The recall of the 2017 General Election data that the Independent Electoral and Boundaries Commission (IEBC) recently uploaded on its website, which was riddled with typographical and factual errors, will not redeem its battered image.
Indeed, this has gone to reconfirm the IEBC as a bungling, error-prone organisation that, in its current form, has no business being anywhere near the critical function it’s entrusted with.
There have been numerous reports, including court rulings, that have exposed IEBC as an incompetent outfit that the country can no longer rely on to midwife the process through which Kenyans elect their leaders.
Indeed, if there is any serious effort to reform and strengthen governance, the broom must sweep out the mess at the IEBC.
After all, its credibility has been severely eroded and the pretences by chairman Wafula Chebukati and his two commissioners, who remained behind following the resignation of their colleagues, do not amount to much.
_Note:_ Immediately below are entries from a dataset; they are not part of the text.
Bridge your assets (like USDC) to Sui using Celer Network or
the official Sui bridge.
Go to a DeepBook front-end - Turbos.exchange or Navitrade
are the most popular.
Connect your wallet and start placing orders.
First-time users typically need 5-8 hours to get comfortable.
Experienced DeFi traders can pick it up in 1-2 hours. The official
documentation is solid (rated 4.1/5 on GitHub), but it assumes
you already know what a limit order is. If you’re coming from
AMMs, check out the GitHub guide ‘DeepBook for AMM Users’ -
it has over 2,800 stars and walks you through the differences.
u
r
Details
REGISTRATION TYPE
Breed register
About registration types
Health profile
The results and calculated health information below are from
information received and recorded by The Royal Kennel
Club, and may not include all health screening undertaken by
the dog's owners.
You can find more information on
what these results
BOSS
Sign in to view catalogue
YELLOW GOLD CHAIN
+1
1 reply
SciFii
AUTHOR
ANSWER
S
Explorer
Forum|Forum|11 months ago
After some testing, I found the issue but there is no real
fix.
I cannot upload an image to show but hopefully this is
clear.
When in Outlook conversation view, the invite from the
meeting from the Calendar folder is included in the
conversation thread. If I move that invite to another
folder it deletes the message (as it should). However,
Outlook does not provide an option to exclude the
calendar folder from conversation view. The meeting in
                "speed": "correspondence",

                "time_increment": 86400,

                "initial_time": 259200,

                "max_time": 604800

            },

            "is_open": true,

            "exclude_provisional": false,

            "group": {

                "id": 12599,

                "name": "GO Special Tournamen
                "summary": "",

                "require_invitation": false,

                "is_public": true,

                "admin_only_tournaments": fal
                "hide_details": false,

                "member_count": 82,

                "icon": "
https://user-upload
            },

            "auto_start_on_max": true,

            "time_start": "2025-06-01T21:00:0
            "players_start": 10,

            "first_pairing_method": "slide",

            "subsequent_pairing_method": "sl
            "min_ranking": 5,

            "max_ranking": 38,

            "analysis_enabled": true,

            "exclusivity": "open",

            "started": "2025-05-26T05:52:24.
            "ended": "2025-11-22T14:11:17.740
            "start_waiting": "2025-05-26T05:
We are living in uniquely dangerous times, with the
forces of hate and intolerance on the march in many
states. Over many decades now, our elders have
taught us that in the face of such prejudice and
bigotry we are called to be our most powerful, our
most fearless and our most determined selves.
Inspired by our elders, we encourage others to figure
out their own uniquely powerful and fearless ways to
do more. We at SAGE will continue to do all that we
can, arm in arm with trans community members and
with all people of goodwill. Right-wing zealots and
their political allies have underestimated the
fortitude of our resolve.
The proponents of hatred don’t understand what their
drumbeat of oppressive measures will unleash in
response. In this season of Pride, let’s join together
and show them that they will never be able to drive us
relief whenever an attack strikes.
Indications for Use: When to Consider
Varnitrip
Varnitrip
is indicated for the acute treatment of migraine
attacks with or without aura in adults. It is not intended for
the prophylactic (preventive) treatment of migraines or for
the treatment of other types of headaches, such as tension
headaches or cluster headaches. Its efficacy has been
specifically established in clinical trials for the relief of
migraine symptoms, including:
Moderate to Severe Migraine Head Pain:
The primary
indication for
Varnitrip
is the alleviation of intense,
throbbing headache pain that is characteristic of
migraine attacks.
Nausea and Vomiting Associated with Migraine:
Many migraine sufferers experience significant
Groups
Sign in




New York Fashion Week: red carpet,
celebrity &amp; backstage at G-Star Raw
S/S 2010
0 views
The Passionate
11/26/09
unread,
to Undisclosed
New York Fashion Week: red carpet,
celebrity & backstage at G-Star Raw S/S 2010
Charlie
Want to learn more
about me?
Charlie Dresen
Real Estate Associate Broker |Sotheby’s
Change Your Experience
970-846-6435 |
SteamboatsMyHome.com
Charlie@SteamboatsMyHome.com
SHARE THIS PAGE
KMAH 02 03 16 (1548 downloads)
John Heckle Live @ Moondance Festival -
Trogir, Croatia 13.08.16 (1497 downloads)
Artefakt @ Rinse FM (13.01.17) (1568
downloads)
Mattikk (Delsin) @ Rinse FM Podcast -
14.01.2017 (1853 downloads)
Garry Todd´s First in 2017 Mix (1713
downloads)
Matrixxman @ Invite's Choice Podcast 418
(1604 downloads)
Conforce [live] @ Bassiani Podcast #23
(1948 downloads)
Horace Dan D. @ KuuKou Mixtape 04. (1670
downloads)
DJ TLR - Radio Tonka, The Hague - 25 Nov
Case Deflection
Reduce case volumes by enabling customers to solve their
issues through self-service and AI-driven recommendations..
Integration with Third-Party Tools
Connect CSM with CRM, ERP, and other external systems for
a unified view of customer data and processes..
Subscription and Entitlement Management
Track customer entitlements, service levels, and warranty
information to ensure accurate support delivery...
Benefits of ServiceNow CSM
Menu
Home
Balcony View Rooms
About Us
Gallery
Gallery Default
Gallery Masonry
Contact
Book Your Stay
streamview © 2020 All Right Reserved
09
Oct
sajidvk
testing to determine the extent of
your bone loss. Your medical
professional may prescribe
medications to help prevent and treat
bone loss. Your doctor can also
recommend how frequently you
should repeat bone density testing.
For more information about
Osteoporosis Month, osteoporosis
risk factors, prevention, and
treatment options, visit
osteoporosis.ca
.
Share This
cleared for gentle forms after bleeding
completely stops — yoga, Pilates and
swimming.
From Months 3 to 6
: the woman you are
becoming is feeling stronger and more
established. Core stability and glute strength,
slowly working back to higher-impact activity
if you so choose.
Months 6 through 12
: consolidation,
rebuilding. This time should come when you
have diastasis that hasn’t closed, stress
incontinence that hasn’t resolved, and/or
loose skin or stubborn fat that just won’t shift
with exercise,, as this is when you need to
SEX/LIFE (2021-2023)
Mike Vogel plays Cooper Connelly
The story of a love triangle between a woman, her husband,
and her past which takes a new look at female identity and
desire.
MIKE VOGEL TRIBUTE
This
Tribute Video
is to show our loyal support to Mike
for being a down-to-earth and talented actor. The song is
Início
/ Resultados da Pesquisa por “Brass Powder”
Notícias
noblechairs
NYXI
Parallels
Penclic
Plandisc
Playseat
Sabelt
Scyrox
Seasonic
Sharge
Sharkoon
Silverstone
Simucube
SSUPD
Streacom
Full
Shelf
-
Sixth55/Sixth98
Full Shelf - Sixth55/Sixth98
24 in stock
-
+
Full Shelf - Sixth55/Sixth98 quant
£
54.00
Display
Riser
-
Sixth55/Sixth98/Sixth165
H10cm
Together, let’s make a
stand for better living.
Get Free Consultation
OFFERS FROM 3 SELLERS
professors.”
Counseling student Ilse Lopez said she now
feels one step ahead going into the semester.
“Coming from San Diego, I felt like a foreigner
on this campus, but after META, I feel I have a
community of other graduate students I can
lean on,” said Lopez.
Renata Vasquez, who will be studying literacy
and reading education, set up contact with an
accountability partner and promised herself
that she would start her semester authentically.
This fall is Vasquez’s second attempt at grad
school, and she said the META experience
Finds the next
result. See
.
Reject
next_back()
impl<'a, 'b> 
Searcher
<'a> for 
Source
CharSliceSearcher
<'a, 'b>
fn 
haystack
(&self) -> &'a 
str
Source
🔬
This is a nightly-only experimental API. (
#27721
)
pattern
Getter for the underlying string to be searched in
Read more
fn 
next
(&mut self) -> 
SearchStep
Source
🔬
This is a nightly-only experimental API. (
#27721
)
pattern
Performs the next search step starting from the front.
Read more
And there has been no substantive chief executive officer since the last one was bundled out.
IEBC has blamed massive data for its shambolic showing, promising to correct and re-upload the document.
It’s hardly surprising that this has sparked calls for its reorganisation before the 2022 General Election. The inadvertent exposure of its own incompetence has dented the integrity of the 2017 elections.
In the embarrassing data, the IEBC even disowned the people it declared as winners in some constituencies and further assigning them parties that did not sponsor them.
We couldn’t agree more with the leaders saying that any meaningful electoral reforms must begin with the IEBC’s total overhaul and reorganisation.